>> begin SOURCE MATERIAL
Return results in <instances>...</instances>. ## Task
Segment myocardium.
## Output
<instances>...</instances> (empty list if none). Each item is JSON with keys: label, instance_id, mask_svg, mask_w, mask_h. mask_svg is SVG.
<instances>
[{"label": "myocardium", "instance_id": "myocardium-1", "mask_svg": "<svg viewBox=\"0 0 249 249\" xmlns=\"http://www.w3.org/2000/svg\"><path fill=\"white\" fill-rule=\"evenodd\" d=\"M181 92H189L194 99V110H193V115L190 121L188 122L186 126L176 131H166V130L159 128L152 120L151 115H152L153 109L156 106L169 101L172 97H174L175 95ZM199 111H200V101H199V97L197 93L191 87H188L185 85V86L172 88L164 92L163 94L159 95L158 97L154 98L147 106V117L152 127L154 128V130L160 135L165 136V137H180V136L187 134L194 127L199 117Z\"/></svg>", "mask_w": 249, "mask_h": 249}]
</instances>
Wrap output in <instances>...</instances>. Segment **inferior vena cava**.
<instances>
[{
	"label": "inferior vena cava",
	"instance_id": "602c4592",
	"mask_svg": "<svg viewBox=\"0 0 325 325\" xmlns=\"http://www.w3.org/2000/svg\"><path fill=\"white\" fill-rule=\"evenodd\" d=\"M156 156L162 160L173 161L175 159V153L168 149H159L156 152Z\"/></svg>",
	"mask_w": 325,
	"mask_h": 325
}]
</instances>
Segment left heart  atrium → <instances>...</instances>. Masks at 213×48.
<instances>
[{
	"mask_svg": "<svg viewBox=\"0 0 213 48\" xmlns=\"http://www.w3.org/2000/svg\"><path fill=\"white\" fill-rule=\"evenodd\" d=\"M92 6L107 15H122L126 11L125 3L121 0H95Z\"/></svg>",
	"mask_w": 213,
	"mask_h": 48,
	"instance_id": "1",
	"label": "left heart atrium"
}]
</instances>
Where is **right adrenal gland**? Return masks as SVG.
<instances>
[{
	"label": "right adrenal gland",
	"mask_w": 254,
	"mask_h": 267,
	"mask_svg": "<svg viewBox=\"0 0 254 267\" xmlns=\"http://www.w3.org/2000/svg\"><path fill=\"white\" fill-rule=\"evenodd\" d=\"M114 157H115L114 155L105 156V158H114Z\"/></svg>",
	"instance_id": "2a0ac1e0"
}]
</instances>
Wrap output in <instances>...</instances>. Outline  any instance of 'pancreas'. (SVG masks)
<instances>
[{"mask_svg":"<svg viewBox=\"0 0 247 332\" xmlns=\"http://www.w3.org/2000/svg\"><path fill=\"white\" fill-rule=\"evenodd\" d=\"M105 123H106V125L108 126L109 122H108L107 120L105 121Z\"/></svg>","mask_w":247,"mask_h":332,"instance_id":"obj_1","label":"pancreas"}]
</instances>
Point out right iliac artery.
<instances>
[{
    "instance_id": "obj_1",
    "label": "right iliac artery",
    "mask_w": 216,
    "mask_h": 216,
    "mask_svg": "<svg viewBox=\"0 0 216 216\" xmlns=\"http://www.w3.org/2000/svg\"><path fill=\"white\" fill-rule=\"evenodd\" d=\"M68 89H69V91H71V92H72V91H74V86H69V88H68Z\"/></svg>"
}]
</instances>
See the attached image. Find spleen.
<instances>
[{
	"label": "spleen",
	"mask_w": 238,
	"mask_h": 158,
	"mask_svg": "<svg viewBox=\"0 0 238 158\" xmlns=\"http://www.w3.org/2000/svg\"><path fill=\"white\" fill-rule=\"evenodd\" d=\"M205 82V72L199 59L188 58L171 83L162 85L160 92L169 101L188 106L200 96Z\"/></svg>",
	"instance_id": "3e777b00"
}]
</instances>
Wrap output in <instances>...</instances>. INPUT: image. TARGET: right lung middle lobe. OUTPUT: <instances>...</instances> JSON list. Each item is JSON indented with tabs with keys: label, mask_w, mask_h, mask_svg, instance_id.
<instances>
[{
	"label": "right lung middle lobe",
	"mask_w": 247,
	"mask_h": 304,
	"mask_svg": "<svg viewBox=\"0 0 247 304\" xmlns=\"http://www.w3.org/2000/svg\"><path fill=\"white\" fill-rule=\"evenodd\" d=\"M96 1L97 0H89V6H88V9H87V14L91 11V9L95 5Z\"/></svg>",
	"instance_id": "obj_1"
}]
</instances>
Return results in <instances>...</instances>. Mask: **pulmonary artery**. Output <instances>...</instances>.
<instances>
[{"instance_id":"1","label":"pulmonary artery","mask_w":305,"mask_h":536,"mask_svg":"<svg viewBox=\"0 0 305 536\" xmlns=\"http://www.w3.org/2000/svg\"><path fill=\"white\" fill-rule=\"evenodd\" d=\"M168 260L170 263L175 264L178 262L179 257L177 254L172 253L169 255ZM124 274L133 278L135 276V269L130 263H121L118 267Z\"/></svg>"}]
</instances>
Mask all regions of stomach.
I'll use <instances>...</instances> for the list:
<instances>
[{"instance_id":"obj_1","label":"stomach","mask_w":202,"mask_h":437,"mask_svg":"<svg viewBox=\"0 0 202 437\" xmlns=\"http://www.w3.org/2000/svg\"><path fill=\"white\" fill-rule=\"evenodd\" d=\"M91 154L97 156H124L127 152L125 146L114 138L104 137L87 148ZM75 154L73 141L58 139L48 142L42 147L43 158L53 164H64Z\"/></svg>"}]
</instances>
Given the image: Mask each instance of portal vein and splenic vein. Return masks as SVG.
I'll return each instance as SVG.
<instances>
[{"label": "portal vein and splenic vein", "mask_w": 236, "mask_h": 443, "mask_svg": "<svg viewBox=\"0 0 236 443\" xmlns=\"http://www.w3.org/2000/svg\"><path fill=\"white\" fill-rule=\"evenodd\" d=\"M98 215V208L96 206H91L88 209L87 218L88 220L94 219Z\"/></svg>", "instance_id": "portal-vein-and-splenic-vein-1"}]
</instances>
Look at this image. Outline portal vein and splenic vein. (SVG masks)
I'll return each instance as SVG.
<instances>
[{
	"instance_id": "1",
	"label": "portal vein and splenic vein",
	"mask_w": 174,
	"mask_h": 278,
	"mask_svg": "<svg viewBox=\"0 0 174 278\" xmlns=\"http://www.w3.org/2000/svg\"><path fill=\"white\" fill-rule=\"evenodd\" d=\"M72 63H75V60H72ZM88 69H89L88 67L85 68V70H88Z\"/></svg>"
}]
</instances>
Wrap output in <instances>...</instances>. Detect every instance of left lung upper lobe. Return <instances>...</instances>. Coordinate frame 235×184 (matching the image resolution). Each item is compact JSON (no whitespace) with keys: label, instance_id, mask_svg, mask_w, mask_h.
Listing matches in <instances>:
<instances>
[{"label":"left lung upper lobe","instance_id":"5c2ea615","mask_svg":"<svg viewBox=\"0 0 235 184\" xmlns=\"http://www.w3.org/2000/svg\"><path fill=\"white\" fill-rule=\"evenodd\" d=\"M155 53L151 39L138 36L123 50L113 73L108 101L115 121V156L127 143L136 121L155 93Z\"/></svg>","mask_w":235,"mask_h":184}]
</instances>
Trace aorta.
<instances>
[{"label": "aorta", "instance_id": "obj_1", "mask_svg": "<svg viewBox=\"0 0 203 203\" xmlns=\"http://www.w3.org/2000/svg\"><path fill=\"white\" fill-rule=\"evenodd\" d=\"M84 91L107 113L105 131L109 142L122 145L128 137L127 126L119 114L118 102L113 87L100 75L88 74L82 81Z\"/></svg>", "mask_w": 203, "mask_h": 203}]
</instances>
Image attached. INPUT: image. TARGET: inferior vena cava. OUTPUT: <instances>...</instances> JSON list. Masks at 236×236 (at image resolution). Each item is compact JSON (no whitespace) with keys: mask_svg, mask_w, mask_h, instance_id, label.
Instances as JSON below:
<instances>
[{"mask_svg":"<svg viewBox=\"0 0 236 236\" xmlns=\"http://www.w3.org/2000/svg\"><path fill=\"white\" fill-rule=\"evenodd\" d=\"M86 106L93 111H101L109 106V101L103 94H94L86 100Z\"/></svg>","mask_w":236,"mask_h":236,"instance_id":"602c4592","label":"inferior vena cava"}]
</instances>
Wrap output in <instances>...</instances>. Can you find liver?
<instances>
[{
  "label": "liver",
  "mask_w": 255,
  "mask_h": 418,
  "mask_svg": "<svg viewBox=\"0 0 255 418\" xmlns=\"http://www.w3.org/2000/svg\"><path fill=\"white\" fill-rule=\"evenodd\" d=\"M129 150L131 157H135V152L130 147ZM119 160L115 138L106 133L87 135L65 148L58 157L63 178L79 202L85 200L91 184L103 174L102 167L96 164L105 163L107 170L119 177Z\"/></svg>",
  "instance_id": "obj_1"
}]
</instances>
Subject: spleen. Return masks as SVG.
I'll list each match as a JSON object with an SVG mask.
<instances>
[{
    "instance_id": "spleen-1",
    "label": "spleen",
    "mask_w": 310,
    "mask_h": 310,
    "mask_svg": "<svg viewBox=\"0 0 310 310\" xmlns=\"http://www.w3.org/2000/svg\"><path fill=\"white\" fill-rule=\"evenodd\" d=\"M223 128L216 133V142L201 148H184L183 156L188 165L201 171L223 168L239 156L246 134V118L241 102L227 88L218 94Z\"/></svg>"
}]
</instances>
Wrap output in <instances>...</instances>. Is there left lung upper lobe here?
>> end SOURCE MATERIAL
* [PROBLEM]:
Pick out every line of the rows above that contains the word "pancreas" and copy each one.

* [COMPLETED EXERCISE]:
Wrap output in <instances>...</instances>. Outline  any instance of 'pancreas'. (SVG masks)
[{"mask_svg":"<svg viewBox=\"0 0 247 332\" xmlns=\"http://www.w3.org/2000/svg\"><path fill=\"white\" fill-rule=\"evenodd\" d=\"M105 123H106V125L108 126L109 122H108L107 120L105 121Z\"/></svg>","mask_w":247,"mask_h":332,"instance_id":"obj_1","label":"pancreas"}]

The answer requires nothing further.